• [Énoncé]: Extrayez des entrées ci-dessous chaque ligne qui contient le mot « operator ».

• [Données enregistrées]:
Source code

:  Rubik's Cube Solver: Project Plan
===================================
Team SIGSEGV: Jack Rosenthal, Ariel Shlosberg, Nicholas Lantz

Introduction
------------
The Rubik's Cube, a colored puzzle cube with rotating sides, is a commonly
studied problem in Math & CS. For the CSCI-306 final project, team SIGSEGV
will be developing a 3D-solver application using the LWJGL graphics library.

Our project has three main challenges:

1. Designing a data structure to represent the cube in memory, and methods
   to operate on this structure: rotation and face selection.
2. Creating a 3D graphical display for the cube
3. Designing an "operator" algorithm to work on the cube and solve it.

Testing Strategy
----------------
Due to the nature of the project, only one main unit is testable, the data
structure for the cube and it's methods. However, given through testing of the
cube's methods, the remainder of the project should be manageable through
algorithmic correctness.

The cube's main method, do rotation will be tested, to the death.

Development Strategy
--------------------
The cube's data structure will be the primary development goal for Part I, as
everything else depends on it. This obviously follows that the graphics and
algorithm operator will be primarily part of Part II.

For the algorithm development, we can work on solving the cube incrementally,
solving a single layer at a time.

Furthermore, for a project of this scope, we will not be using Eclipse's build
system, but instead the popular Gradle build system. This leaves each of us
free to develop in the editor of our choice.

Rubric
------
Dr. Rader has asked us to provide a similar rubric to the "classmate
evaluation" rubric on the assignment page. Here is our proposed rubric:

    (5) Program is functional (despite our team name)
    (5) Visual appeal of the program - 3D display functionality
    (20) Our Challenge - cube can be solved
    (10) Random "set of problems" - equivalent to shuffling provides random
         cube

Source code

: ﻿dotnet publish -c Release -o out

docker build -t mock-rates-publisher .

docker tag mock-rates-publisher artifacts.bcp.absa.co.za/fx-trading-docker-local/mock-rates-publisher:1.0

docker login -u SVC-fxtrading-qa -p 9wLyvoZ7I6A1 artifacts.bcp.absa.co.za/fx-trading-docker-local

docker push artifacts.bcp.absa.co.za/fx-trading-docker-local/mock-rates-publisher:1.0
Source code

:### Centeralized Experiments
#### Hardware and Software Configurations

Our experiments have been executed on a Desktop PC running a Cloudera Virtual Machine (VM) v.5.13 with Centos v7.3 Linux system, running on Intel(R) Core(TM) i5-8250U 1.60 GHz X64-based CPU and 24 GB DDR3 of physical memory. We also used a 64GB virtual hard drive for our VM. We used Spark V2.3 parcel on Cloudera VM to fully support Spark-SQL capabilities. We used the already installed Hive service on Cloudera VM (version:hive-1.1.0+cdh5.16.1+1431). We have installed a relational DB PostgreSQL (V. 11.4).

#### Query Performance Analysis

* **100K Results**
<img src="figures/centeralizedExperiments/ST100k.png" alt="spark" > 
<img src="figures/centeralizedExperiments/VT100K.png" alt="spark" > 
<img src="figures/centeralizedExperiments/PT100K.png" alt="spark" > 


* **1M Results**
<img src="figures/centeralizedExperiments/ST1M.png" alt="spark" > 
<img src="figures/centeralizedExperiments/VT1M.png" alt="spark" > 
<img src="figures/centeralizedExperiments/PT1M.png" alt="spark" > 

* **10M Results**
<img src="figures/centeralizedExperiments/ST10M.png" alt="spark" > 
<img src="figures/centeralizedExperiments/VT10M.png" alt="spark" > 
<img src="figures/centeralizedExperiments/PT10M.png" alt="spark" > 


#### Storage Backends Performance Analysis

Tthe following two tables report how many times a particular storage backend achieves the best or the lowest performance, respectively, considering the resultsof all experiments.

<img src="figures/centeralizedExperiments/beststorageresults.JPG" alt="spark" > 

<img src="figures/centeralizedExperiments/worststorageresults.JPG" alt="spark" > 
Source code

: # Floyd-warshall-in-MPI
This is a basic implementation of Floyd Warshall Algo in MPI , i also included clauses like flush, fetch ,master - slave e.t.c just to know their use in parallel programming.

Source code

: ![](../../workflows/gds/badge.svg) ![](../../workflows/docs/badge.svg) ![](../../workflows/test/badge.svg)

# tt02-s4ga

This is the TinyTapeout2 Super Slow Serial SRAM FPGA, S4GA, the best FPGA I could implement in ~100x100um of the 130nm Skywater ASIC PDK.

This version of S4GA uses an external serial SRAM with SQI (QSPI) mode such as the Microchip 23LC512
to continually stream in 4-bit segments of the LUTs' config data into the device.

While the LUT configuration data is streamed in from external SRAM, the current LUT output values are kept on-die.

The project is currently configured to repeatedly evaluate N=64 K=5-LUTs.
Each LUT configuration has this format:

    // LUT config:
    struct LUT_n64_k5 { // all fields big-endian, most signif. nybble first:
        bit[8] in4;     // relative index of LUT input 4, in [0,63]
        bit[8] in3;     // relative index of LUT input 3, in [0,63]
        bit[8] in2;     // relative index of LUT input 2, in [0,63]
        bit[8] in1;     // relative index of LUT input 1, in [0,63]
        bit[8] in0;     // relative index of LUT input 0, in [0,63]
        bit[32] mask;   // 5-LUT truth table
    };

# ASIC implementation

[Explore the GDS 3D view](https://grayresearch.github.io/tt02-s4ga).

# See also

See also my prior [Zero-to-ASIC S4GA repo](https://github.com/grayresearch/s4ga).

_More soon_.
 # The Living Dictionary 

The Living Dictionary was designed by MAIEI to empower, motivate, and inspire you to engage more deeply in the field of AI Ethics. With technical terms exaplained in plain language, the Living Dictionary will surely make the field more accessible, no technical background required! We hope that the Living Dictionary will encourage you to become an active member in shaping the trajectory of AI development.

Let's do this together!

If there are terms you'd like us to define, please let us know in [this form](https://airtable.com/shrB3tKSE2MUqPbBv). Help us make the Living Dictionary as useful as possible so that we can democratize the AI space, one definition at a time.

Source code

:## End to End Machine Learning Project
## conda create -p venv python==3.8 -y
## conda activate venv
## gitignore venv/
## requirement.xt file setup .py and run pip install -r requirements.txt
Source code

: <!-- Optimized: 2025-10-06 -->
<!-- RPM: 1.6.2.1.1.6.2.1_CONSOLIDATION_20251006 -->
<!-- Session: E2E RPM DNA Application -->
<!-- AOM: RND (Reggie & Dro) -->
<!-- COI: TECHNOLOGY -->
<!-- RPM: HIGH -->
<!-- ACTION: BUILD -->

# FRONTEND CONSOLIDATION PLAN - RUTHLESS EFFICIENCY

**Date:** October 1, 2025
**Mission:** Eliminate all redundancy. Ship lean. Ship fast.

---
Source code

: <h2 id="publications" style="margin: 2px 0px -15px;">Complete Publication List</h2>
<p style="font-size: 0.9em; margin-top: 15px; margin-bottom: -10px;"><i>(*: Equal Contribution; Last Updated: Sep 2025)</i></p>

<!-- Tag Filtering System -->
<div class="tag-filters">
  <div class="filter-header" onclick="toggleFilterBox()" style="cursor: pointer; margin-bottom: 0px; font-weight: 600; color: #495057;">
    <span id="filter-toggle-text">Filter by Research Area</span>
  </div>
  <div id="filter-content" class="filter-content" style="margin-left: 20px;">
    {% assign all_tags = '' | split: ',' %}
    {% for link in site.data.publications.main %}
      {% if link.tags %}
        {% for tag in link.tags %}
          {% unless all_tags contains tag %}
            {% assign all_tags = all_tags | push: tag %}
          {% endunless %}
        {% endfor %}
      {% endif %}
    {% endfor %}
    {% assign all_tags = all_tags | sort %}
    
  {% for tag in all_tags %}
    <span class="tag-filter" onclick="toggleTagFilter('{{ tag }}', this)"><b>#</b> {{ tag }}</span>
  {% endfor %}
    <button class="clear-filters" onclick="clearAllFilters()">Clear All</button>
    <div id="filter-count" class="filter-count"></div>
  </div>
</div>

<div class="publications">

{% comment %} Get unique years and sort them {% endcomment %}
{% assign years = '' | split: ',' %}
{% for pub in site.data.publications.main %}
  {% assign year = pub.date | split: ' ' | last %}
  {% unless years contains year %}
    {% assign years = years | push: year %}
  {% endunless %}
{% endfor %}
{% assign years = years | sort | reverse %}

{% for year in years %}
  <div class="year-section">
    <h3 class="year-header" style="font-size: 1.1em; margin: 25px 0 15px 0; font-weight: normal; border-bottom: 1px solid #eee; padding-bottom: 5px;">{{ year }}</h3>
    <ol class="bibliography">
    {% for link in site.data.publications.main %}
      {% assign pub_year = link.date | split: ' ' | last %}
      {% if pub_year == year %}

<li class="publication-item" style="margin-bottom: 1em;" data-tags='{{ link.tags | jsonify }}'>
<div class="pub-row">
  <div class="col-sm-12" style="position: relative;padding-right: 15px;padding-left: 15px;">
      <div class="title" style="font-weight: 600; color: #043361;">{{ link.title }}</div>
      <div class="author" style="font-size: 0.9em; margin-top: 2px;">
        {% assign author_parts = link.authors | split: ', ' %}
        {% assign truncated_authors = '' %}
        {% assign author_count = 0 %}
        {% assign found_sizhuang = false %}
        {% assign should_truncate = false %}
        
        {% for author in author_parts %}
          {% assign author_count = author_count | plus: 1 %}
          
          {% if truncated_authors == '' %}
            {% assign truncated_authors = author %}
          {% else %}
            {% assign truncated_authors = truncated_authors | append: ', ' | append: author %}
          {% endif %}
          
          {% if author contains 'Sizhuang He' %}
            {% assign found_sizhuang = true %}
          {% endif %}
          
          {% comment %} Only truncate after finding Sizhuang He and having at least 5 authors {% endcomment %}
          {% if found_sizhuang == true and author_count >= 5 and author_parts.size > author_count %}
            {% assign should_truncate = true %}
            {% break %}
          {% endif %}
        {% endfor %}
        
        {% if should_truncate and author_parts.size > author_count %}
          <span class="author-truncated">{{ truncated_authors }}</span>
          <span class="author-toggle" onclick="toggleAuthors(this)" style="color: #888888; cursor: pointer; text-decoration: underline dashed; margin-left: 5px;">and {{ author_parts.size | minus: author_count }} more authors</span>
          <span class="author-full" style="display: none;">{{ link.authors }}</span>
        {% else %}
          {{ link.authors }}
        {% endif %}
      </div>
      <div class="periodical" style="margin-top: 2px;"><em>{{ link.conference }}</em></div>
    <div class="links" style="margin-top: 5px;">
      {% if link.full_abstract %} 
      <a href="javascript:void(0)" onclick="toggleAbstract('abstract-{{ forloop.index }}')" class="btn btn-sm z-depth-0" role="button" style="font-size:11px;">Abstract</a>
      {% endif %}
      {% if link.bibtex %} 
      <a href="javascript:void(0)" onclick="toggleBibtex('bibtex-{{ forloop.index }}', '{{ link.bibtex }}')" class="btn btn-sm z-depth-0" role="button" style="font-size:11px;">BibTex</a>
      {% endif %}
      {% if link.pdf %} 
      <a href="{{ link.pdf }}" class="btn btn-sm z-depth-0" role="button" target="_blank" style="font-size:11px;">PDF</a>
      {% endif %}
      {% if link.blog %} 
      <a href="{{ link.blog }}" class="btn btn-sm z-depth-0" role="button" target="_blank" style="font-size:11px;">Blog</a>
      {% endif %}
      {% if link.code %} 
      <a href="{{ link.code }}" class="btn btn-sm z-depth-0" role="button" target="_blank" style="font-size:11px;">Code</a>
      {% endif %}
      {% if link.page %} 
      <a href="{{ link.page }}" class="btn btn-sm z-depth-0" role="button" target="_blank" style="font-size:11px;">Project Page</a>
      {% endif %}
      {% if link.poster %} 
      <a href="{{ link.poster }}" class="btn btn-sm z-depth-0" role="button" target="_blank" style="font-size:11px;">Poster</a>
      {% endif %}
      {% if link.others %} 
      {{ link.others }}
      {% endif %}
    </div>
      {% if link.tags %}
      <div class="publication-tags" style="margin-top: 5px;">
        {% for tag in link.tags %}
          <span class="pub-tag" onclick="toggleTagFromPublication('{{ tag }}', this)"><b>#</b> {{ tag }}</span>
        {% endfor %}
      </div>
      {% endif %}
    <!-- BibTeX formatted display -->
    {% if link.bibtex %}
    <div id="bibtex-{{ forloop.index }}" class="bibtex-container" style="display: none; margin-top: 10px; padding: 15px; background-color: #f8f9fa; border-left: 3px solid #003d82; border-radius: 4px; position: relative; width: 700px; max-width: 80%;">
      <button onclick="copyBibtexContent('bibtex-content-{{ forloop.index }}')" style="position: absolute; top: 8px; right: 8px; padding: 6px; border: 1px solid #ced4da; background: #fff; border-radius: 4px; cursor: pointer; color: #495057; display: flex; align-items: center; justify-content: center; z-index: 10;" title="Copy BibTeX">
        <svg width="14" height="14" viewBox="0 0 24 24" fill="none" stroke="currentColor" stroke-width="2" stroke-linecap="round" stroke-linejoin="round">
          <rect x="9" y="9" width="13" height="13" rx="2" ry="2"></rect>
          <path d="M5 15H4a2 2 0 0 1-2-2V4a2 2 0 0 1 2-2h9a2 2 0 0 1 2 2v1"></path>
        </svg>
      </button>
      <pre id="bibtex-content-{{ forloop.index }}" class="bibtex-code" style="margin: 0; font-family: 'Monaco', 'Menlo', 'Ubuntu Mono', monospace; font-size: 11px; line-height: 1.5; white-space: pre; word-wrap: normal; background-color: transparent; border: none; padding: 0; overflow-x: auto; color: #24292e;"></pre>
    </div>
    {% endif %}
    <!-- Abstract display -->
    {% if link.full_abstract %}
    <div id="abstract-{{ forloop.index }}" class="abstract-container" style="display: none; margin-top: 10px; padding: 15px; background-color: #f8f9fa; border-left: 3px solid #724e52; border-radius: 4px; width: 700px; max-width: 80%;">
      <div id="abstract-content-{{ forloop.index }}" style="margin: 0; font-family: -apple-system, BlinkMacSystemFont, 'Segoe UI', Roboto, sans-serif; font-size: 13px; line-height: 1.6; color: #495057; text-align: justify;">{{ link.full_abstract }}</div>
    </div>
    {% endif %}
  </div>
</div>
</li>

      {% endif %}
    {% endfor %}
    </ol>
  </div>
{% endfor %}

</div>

• [Résultat obtenu]:
3. Designing an "operator" algorithm to work on the cube and solve it.
algorithm operator will be primarily part of Part II.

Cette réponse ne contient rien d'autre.